- Johnny Carson: [on Governor Ronald Reagan dealing with spiraling food prices] According to the governor, he is against a food boycott - because he said food prices are an act of God. Which, I understand, Ronnie may run for that office in '76.
- Johnny Carson: Look at the band - they're getting the horns up like, you know, they're gonna...
- Tommy Newsom: Uh, they're getting horny, actually.
- Brady Watt: In our Explorer post - there's an Explorer Post 431 - and they've got a couple of girls in there.
- Johnny Carson: Yeah. How do the fellows take that? Do they, uh... they think the girls are intruding, uh, too much?
- Brady Watt: No, I don't think so. They're older, anyway. They're around 15, 16.
- Johnny Carson: Oh - oh. Oh, yeah; those... Old bats like that are no fun to have around.
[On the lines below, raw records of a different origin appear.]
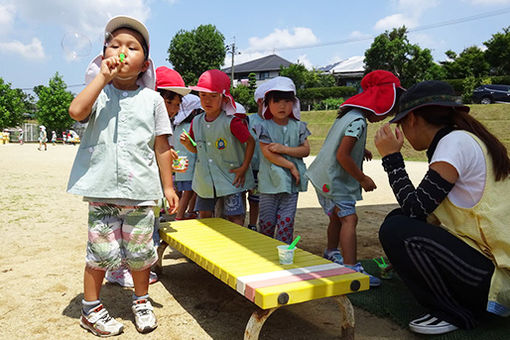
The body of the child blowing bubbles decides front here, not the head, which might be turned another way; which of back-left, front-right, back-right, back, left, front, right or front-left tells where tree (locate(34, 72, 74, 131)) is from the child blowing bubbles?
back

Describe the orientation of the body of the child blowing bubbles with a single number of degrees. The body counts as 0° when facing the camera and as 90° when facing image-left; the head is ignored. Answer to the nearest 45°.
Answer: approximately 0°

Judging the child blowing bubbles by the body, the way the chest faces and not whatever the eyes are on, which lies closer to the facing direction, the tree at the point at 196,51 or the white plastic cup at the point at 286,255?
the white plastic cup

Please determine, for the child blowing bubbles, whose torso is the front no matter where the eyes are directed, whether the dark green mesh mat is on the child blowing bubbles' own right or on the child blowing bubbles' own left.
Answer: on the child blowing bubbles' own left

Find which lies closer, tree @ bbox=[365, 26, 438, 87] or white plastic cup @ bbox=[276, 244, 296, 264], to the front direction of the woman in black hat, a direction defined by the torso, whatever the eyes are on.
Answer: the white plastic cup

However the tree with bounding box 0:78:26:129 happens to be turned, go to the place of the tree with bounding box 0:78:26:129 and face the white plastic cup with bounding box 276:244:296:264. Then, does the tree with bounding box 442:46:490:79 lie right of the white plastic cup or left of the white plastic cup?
left

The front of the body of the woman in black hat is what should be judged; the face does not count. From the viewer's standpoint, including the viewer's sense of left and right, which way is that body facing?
facing to the left of the viewer

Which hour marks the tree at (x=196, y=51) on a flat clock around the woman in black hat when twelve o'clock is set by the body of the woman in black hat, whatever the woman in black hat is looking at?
The tree is roughly at 2 o'clock from the woman in black hat.
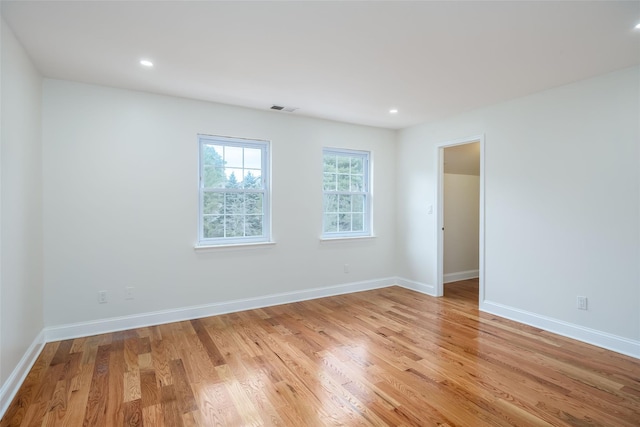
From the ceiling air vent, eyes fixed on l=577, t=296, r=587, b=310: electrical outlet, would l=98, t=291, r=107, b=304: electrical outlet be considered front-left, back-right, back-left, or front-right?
back-right

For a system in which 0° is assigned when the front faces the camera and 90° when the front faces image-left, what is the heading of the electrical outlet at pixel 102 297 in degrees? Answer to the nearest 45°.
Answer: approximately 0°

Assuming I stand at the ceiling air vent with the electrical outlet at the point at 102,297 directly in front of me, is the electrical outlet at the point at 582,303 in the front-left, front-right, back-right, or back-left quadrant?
back-left

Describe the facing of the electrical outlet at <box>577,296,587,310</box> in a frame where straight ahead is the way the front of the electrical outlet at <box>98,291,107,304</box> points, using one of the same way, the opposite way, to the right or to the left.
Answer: to the right

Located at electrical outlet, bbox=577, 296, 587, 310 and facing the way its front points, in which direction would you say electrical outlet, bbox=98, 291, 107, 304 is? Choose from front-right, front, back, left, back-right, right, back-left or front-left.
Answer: front-right

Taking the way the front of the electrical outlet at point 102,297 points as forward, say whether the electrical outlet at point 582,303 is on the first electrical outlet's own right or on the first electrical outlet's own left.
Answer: on the first electrical outlet's own left
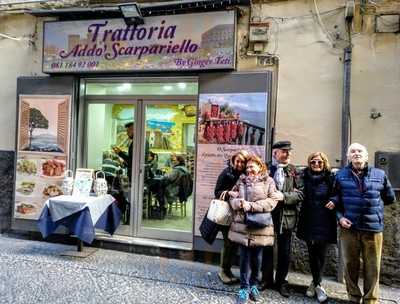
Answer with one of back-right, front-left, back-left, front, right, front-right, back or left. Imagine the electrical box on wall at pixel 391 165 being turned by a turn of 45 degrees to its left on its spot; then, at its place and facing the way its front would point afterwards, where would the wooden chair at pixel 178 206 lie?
back-right

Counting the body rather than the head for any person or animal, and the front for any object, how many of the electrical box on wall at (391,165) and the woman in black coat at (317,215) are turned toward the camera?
2

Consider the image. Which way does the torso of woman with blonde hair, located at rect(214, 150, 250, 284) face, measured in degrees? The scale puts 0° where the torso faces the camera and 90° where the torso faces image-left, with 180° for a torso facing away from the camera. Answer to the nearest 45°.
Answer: approximately 315°

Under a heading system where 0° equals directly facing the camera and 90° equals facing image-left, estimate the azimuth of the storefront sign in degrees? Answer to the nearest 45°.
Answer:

- Buddy Hackett: No one ever seen rabbits before - especially in, you know, a Jewish neighborhood; they didn't eat no rabbit meat. No - they wouldn't even test 'em for nothin'... They used Jewish animals - a mink!
- Buddy Hackett: I had so many damn rabbits, I had to quit the Boy Scouts; I didn't have no time to do nothin'! Luckily, I knew how to make knots, and I choked 'em.
- Buddy Hackett: I can't sleep much now - I don't sleep very much. That's why I'm so smart. I'm up readin' all the time, waitin' to fall asleep. I'm a tired, smart person.
- McLean Stevenson: I was the town sissy.
- Johnny Carson: You came from a fairly well-to-do family, didn't you?
- McLean Stevenson: If I, if I'd get in trouble - yeah - Dad'd go down, beat the heck out of the neighborhood kid that picked on me, and stuff. I couldn't make a fist 'til I was 28.
- Johnny Carson: You missed a lot.
- McLean Stevenson: Yeah.
- [audience laughter over the innuendo]
- Johnny Carson: ...I mean fighting with the other kids, and everything.